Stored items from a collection
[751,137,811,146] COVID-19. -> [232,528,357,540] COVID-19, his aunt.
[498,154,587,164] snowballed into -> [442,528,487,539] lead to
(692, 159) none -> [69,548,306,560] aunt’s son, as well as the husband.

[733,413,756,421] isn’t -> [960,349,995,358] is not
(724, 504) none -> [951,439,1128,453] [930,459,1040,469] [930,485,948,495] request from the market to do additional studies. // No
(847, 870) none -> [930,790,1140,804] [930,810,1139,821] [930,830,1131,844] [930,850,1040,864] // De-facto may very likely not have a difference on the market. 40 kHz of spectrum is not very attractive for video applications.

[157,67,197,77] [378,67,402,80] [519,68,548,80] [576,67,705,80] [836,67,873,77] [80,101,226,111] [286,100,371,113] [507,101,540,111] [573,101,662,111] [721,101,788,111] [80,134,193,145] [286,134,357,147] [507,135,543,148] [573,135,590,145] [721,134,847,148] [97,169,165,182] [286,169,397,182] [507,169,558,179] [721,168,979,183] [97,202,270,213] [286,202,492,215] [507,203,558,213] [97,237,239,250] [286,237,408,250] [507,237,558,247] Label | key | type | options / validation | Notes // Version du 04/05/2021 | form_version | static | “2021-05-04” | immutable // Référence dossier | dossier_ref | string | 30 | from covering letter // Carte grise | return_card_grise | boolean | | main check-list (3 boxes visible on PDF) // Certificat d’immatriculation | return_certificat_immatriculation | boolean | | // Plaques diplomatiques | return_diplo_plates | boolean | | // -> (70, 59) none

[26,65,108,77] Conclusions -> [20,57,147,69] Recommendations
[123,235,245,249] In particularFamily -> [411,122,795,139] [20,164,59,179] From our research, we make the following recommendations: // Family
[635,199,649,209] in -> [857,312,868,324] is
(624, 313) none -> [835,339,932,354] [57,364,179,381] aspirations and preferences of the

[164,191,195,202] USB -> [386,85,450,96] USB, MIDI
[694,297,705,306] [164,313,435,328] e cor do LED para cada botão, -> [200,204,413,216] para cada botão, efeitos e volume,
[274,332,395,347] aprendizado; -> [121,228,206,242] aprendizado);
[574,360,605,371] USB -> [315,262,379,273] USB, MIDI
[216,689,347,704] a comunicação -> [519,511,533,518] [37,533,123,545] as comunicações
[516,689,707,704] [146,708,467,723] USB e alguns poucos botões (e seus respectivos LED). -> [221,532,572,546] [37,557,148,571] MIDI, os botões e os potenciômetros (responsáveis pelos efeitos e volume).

_DIRECTIVE_.
Using the entries above, please restate each one word for word.

_ANSWER BOX_.
[751,137,811,146] COVID-19. -> [232,528,357,540] COVID-19, his aunt.
[498,154,587,164] snowballed into -> [442,528,487,539] lead to
(692, 159) none -> [69,548,306,560] aunt’s son, as well as the husband.

[733,413,756,421] isn’t -> [960,349,995,358] is not
(724, 504) none -> [951,439,1128,453] [930,459,1040,469] [930,485,948,495] request from the market to do additional studies. // No
(847, 870) none -> [930,790,1140,804] [930,810,1139,821] [930,830,1131,844] [930,850,1040,864] // De-facto may very likely not have a difference on the market. 40 kHz of spectrum is not very attractive for video applications.

[157,67,197,77] [378,67,402,80] [519,68,548,80] [576,67,705,80] [836,67,873,77] [80,101,226,111] [286,100,371,113] [507,101,540,111] [573,101,662,111] [721,101,788,111] [80,134,193,145] [286,134,357,147] [507,135,543,148] [573,135,590,145] [721,134,847,148] [97,169,165,182] [286,169,397,182] [507,169,558,179] [721,168,979,183] [97,202,270,213] [286,202,492,215] [507,203,558,213] [97,237,239,250] [286,237,408,250] [507,237,558,247] Label | key | type | options / validation | Notes // Version du 04/05/2021 | form_version | static | “2021-05-04” | immutable // Référence dossier | dossier_ref | string | 30 | from covering letter // Carte grise | return_card_grise | boolean | | main check-list (3 boxes visible on PDF) // Certificat d’immatriculation | return_certificat_immatriculation | boolean | | // Plaques diplomatiques | return_diplo_plates | boolean | | // -> (70, 59) none

[26,65,108,77] Conclusions -> [20,57,147,69] Recommendations
[123,235,245,249] In particularFamily -> [411,122,795,139] [20,164,59,179] From our research, we make the following recommendations: // Family
[635,199,649,209] in -> [857,312,868,324] is
(624, 313) none -> [835,339,932,354] [57,364,179,381] aspirations and preferences of the

[164,191,195,202] USB -> [386,85,450,96] USB, MIDI
[694,297,705,306] [164,313,435,328] e cor do LED para cada botão, -> [200,204,413,216] para cada botão, efeitos e volume,
[274,332,395,347] aprendizado; -> [121,228,206,242] aprendizado);
[574,360,605,371] USB -> [315,262,379,273] USB, MIDI
[216,689,347,704] a comunicação -> [519,511,533,518] [37,533,123,545] as comunicações
[516,689,707,704] [146,708,467,723] USB e alguns poucos botões (e seus respectivos LED). -> [221,532,572,546] [37,557,148,571] MIDI, os botões e os potenciômetros (responsáveis pelos efeitos e volume).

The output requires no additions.